Limitations & Future Work¶
- RS distortion causes line projections to become curves; the method assumes reliable detection of line segments and their intersections with the chosen scanline, requiring robust line detection and matching.
- Solvers are only applicable to special scene configurations (parallel lines, vertical lines + gravity); the general minimal problem has degree exceeding 40k and is currently intractable.
- Pose can only be recovered up to a translational ambiguity along the line direction; additional constraints are needed for disambiguation.
- Per-frame accuracy is limited, necessitating RANSAC combined with subsequent refinement.
- Future directions include developing curve detectors and matchers, integrating the method into a complete RS SfM pipeline, and incorporating motion priors to improve accuracy.
Related Work & Insights¶
- vs. Dai et al. [2016] RS Essential Matrix: Their work defines a RS essential matrix under a specific motion model; the present paper eliminates the motion model assumption entirely, at the cost of being restricted to line feature scenarios.
- vs. Hahn et al. [2024] Order-one RS: They classify RS relative pose minimal problems under an order-one motion model; the present paper serves as a complementary, motion-model-free alternative.

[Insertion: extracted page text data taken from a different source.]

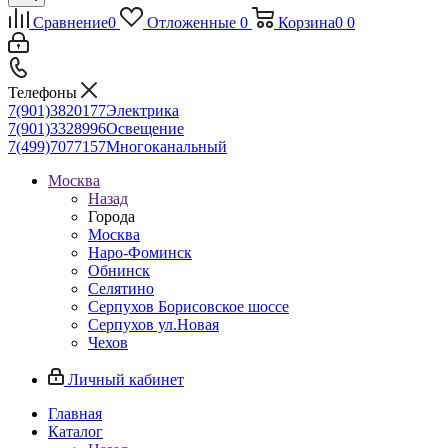
Сравнение
0
Отложенные
0
Корзина
0
0
Телефоны
7(901)3820177
Электрика
7(901)3328996
Освещение
7(499)7077157
Многоканальный
Москва
Назад
Города
Москва
Наро-Фоминск
Обнинск
Селятино
Серпухов Борисовское шоссе
Серпухов ул.Новая
Чехов
Личный кабинет
Главная
Каталог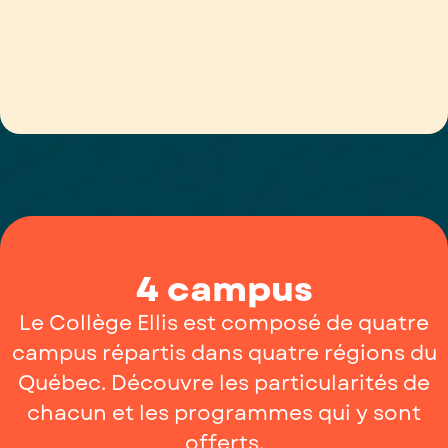
4 campus
Le Collège Ellis est composé de quatre
campus répartis dans quatre régions du
Québec. Découvre les particularités de
chacun et les programmes qui y sont
offerts.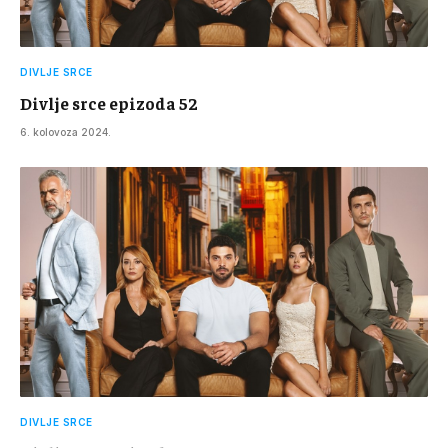
DIVLJE SRCE
Divlje srce epizoda 52
6. kolovoza 2024.
DIVLJE SRCE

- vs. PLMP (Duff et al.): Both are minimal problem classification works, but PLMP targets GS cameras with mixed point-line features. The methodology for classifying minimal problems in the present paper is conceptually similar.
Rating¶
- Novelty: ⭐⭐⭐⭐⭐ — First motion-model-free RS relative pose estimation method; strong theoretical contribution.
- Experimental Thoroughness: ⭐⭐⭐⭐ — Comprehensive synthetic and real-data experiments with thorough comparison across multiple solvers.
- Writing Quality: ⭐⭐⭐⭐ — Rigorous mathematical derivations and clear problem classification.
- Value: ⭐⭐⭐⭐ — Provides important theoretical foundations and practical tools for RS SfM.